Love drives us to sexually procreate because humans are less than rational, driven by a force within all humans and nature, the will-to-life; this, Schopenhauer says, is the “ultimate aim of all love affairs”.

The philosopher Alain de Botton draws out the implications of this for human courtship and the “dating” scene.A person chooses one sexual partner over another because sex is not about “just sex” but about the continuation of the human species: lovers are chosen because we unconsciously see them as the means for giving us beautiful, intelligent children.

Yet how do we explain same- sex sexual passions where no procreation is possible? And what about the felt need for same –sex marriages?

Plato: Searching for a “Higher Sexuality.”

Plato however had no problem with same-sex loves, and in fact explains it. As contemporary philosopher Martha C. Nussbaum observes Plato’s dialogues (in particular the Symposium and the Phaedrus) contain several speeches that put male-male love in a positive light, seeing it as means of helping the lovers find the meaning of friendship, the good and the beautiful.
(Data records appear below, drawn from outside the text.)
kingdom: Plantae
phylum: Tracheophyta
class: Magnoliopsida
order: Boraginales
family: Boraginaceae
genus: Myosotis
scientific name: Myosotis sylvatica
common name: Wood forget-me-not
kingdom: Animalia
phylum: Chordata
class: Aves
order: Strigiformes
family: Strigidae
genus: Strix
Attraction to a beautiful body was the impetus to going beyond just the physical to the higher realm of the Forms, the ultimate archetypes that constitute Ideal Beauty and the Good. However sex merely for sex’s sake was rejected by Plato.

Like Lucretius, he warns of the power of images—poetic images—to foster these feelings that cause discontent and misery (The Republic). One of the speeches in the Symposium by Pausanias criticizes lovers who seek only physical gratification and praises those who seek a deeper spiritual communion.

Kant and “Family Values”

Kant also finds sex for purely personal gratification unacceptable. All sex outside of marriage is morally unacceptable: people should be treated as ends not means.

Consensual sex outside of marriage because the lovers “make of humanity an instrument for the satisfaction of their lusts…” degrades humans. Thus only sex within a marriage, where the partners give the whole of themselves—“person, body and soul for good and ill—in a “union of human beings,” can avoid degrading the partners. “This is where “higher sexuality” can be found.

Sex between members of the same sex is also degrading for Kant because the end of sex is “to preserve the species [echoing Schopenhauer] without debasing the person.”

Same-sex sex does not meet this test hence “humanity is dishonored” thereby. Likewise for prostitution: because a person is used to satisfy another’s lust for profit it degrades humanity.

There is no recognition by Kant of sex as either an act of love separate from procreation or when sex in a marriage is forced. (“marital rape”).